Statistically, more than 85% of all clients in professional services typically are not aware of all of the services that their existing providers can offer to them. So the key here is to assess and communicate to your clients about the services you offer which each of them could potentially take advantage of in addition to the solutions they are already receiving.
2. Expand to Adjacent Markets
The next strategy to consider is expanding your footprint into adjacent markets. Let’s suppose you’ve provided solutions to the healthcare space for many years. What is a similar and adjacent market that you could easily extend into, and where you could leverage your existing credentials and capabilities? It might be education, or perhaps the penal system — both institutional markets that have a lot in common with healthcare. Ask existing accounts for referrals into these adjacent spaces so you can start warm, and make sure to coordinate with your team so that your expansion brings you into markets that your personnel can effectively support.
3. Create New Synergies
Partnerships create another powerful opportunity for growth. The great thing about partnerships is that they enable you to enter new markets or service areas without demanding a hefty up-front investment in talent on your part. The key is that partnerships require enormous commitments of time and energy to training, business development, marketing and product development in order to come to fruition. For example, if your firm provides environmental engineering services, you could partner with an energy auditing firm or a facilities management consultancy to expand your footprint. Again, the key here is making a long-term commitment, rather than expecting instant results.
4. Deliver New Offerings
Once you’ve strengthened your existing market penetration, expanded to some adjacent markets and partnered to widen your offerings, it’s time to examine and invest in developing new offerings. This requires significant time and investment, but offers strong potential for generating very positive margins if you plan carefully and with a focus on offerings that can set you apart from the competition.
This model will likely require building a team first, beginning with a few new hires who bring skills that your existing team may not have. This could create friction and typically, incumbent personnel are reluctant to pursue opportunities in a new service area until they themselves are convinced that the new capabilities are solid and backed by a capable team. Therefore, plan accordingly so that the new hires are able to build an initial book of business without expecting the entire existing organization to back them up. That will come, but only in time.
5. Acquire New Clients and Capabilities
The last of the five growth strategies is often the most common one pursued, and that is to acquire another firm, team or book of business. There’s nothing wrong with this approach but in the rush to add revenue, acquirers often underestimate the percentage of accounts who might defect after a merger or acquisition, not to mention the financial impact of the purchase on the firm’s overall cash flow.
Of course, M&A is often a truly outstanding option for driving growth, especially in professional services where clients and a capable team are often acquired as a unit.
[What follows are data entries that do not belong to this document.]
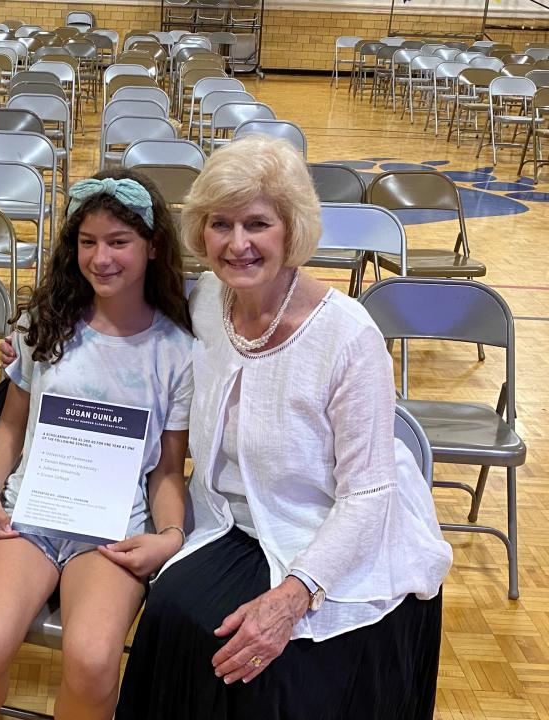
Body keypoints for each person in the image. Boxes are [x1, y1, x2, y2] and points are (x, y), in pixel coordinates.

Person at [112, 135, 453, 719]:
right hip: (230, 521)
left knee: (278, 664)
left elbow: (369, 494)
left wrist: (294, 596)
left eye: (258, 224)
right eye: (220, 223)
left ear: (291, 230)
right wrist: (37, 336)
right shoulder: (206, 302)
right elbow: (120, 325)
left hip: (338, 533)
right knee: (177, 610)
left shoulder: (348, 336)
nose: (237, 244)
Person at [0, 170, 194, 720]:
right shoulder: (47, 325)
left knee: (92, 660)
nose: (101, 257)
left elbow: (168, 469)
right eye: (88, 242)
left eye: (119, 242)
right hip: (30, 514)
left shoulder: (176, 351)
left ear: (153, 247)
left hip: (115, 526)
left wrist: (171, 536)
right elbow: (10, 427)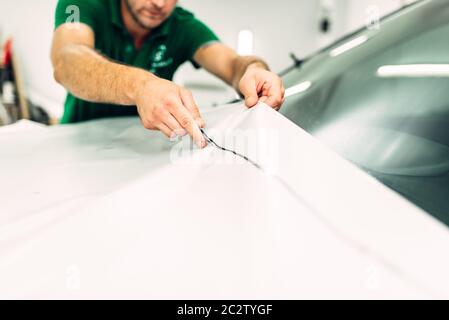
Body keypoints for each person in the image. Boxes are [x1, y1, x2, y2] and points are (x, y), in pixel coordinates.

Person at [51, 0, 285, 148]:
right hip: (78, 147)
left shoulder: (182, 25)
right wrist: (140, 86)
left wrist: (254, 69)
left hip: (140, 155)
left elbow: (233, 64)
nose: (159, 4)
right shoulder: (81, 4)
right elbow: (67, 60)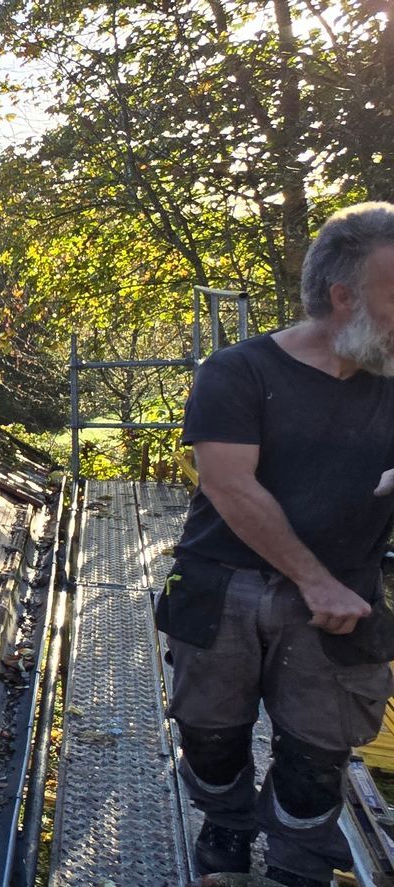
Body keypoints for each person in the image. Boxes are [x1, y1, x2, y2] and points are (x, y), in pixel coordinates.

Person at [161, 201, 394, 886]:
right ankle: (227, 828)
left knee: (318, 751)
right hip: (222, 583)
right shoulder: (239, 371)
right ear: (343, 295)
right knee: (210, 730)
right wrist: (314, 580)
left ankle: (296, 862)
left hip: (346, 591)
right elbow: (231, 487)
However, the best way to prepare for successful M&A is to build success in the other four strategies first, which has the advantage of setting the stage for much stronger results in M&A once that strategy is pursued.
What all of these strategies have in common is that they build effectively upon one another, leverage resources and capabilities efficiently, and help you keep an eye on operating costs and profit margins while also strengthening revenue. Taken collectively, these strategies can serve as a highly effective blueprint for building and sustaining long-term growth in your small professional services firm, today and for the future.